Quand avez-vous choisi de devenir artiste ?

Depuis toujours, j’ai recherché à exprimer ce que je ressentais au plus profond de moi. La musique à travers le piano et le jazz, ainsi que l’écriture furent mes premiers « moyens d’expression ». Parallèlement à cela, je travaillais régulièrement le bois. Cette matière, sa chaleur, sa capacité à recevoir la trace, l’empreinte du temps et des éléments me touchent beaucoup. C’est la la pratique artistique et créative du tournage sur bois qui a été l’élément déclencheur. Le passage à la sculpture s’est alors fait très naturellement et je m’y suis consacré pleinement.
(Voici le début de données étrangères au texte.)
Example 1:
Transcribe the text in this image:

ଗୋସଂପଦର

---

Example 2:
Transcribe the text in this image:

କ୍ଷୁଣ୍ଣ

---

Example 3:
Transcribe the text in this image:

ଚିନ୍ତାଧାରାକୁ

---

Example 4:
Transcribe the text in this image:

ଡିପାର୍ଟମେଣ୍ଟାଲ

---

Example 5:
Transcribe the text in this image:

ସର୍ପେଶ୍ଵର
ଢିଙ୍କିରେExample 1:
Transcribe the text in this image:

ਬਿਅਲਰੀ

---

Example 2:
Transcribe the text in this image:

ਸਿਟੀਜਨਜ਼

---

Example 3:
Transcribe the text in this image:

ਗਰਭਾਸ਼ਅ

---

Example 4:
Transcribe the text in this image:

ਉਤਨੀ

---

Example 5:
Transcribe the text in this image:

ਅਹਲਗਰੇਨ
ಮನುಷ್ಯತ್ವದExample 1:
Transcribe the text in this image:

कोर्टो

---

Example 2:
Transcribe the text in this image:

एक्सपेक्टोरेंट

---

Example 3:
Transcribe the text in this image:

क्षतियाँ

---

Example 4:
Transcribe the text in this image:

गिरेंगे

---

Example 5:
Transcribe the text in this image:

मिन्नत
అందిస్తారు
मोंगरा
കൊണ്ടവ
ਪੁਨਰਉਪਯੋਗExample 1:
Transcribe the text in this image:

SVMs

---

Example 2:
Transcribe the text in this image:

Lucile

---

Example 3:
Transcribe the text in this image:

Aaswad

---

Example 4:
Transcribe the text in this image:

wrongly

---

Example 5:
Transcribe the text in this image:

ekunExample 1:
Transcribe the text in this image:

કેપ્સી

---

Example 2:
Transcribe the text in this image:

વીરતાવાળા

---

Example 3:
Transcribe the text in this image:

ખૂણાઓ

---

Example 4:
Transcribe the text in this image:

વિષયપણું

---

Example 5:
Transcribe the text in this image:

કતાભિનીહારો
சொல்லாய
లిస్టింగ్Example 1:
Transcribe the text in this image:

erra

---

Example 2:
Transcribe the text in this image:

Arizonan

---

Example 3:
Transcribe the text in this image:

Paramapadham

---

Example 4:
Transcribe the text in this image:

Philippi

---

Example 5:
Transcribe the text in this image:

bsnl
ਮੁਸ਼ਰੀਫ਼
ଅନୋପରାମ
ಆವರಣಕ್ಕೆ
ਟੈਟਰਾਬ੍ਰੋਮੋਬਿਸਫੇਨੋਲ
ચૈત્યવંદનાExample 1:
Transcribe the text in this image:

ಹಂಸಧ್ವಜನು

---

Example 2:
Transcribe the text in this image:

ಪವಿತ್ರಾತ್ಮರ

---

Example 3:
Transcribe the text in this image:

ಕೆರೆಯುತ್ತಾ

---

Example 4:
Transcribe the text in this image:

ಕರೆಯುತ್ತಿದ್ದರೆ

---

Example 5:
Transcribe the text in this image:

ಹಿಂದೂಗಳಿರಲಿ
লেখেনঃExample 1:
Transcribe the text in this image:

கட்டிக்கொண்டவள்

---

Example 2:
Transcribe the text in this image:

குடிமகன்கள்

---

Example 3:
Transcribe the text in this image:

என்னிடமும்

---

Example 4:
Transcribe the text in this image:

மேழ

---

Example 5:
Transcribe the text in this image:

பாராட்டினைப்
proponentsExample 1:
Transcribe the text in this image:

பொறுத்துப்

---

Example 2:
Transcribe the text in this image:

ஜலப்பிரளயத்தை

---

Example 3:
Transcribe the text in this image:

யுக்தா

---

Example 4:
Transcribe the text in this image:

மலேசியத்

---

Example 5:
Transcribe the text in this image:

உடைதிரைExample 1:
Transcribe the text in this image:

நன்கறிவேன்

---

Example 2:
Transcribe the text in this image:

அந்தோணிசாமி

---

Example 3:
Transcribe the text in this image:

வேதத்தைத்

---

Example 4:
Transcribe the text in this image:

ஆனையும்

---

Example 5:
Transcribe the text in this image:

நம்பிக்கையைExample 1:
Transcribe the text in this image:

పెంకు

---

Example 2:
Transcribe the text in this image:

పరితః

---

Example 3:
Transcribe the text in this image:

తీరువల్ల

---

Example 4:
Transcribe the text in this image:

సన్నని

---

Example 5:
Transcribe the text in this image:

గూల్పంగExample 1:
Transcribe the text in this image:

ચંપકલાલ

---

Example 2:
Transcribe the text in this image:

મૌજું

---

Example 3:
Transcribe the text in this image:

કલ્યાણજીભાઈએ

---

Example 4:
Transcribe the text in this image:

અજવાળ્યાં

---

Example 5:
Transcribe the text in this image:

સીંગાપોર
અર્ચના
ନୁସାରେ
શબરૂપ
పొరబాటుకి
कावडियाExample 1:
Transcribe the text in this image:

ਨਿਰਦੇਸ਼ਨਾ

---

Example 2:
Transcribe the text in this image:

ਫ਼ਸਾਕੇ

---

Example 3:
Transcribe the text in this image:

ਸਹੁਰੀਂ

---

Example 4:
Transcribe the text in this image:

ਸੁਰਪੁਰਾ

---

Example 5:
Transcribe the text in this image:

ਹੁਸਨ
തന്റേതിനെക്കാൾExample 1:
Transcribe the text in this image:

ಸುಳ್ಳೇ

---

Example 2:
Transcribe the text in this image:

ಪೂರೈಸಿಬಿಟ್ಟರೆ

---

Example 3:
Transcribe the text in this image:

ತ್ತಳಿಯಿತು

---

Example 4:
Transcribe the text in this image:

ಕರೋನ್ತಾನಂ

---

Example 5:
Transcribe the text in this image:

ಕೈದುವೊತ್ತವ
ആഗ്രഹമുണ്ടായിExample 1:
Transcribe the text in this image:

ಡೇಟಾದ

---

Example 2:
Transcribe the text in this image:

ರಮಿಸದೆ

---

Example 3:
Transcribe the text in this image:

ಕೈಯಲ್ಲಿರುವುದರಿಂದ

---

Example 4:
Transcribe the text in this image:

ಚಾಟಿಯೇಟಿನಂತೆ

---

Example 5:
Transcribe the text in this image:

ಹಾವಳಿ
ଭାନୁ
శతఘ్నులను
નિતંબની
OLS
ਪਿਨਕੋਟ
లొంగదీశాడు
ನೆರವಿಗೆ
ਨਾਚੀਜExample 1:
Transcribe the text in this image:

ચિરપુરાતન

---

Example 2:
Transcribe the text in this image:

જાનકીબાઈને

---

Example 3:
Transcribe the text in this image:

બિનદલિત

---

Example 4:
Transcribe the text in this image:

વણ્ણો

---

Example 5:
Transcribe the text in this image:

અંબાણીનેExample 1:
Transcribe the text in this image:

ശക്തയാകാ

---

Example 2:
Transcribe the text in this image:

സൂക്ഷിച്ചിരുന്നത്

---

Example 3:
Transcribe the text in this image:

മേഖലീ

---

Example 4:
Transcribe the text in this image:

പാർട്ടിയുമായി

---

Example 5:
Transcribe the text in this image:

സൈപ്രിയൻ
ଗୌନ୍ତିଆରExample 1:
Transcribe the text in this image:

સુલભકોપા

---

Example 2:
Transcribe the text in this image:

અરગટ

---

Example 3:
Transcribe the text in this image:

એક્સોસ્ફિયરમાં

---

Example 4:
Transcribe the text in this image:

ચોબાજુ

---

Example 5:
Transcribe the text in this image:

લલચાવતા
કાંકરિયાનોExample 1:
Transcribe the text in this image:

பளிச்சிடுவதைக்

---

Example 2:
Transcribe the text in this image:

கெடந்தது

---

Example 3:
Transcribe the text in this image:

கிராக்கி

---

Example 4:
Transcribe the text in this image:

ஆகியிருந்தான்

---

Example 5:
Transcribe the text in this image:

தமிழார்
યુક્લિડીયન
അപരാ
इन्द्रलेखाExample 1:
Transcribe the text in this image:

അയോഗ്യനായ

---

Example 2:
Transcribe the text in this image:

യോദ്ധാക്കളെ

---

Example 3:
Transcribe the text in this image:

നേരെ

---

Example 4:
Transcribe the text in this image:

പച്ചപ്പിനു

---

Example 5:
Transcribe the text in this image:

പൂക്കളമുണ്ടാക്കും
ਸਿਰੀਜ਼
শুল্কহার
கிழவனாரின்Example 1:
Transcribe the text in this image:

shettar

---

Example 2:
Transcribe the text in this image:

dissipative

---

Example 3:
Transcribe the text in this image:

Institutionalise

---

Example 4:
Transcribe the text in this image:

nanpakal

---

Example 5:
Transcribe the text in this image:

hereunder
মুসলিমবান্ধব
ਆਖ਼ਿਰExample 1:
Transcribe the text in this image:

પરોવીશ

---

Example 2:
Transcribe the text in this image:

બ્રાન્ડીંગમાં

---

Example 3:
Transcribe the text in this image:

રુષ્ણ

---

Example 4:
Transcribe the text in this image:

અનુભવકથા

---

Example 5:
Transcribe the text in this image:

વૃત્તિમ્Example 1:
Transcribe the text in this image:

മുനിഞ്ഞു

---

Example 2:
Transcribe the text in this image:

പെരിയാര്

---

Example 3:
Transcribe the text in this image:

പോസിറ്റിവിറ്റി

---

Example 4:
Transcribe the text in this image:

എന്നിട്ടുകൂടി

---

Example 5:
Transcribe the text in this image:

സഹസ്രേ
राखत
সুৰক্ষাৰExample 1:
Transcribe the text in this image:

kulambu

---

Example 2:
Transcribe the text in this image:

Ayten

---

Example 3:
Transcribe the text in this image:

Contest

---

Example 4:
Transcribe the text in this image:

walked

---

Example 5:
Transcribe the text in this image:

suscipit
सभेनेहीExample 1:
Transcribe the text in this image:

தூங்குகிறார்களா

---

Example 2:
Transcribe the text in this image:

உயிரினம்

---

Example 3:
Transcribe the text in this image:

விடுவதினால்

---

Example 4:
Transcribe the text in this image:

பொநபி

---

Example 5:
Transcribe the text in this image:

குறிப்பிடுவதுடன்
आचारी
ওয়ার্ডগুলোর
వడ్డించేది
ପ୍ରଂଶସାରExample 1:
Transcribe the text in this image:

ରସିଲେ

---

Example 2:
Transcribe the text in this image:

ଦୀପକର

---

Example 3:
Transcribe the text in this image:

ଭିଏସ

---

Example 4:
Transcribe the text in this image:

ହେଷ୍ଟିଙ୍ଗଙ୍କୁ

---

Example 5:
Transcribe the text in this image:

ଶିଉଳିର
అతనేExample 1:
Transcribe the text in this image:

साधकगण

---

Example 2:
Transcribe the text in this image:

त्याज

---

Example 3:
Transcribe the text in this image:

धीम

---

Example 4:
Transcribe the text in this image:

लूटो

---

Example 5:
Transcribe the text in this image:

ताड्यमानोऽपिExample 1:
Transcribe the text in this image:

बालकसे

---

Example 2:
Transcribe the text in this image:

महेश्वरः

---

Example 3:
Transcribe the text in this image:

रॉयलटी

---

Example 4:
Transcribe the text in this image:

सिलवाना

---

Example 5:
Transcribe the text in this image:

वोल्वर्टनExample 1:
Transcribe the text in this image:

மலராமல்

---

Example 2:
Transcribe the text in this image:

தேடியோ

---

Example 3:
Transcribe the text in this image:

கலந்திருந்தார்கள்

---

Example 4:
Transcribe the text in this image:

J’ai eu la chance d’être très rapidement repéré par une première galerie : les dés étaient jetés ! Alors, par passion, pour rester cohérent avec ce que je suis et parce que la pratique artistique se met un jour à occuper une telle place qu’il devient impossible de faire autrement, je suis devenu artiste professionnel à temps plein. Depuis une quinzaine d’années, la peinture et le dessin sont venus rejoindre la sculpture. L’exercice de ces deux disciplines, pour moi complémentaires, me permet de marcher sur mes deux jambes !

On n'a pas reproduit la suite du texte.